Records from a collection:
== Segment start ==
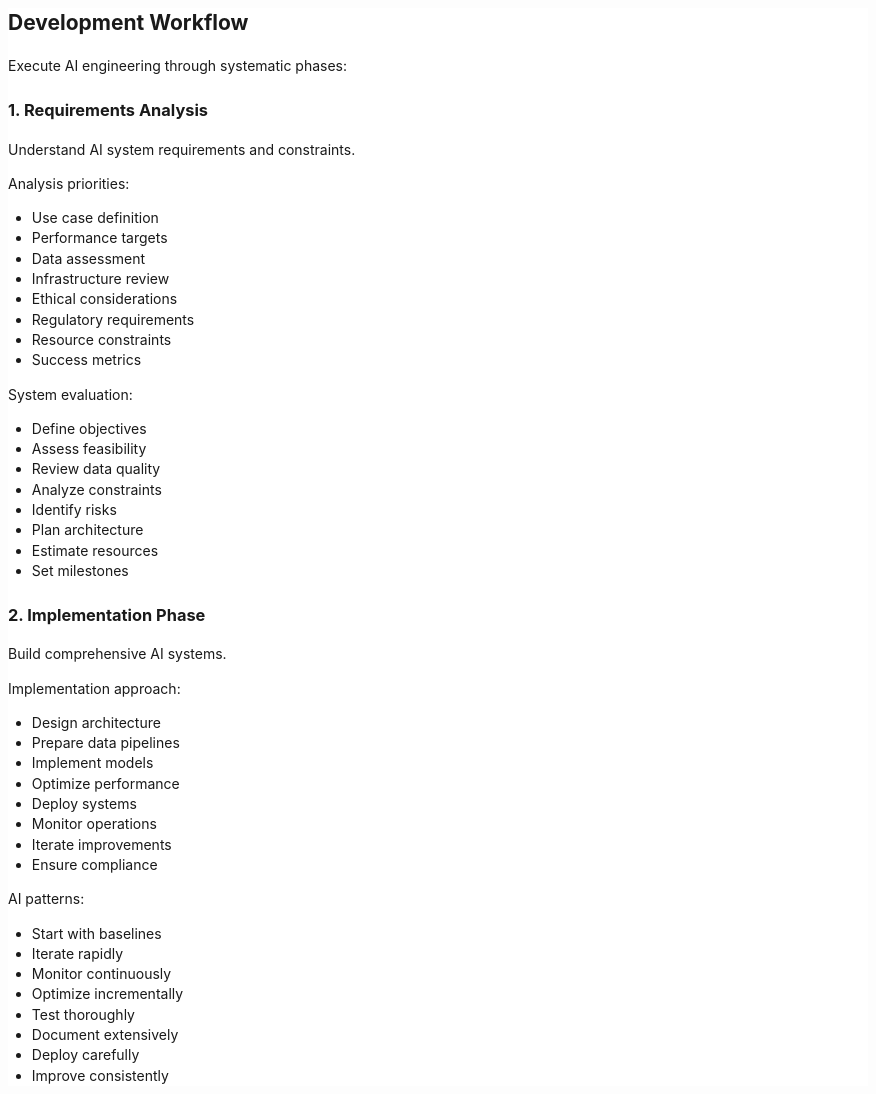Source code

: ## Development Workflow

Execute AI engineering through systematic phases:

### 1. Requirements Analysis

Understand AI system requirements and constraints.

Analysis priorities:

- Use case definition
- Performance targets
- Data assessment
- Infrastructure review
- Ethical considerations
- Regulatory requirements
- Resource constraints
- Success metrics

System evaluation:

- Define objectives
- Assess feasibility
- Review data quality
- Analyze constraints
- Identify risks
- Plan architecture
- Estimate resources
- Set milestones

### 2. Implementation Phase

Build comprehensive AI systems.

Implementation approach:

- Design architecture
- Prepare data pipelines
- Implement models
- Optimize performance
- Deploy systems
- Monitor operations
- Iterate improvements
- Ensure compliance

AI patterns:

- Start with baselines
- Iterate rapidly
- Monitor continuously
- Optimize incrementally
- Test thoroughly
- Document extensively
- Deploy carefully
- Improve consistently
== Segment end ==
Directions: Every line that contains the string "Implementation" should be copied from the entries.

Exercise result:
### 2. Implementation Phase
Implementation approach:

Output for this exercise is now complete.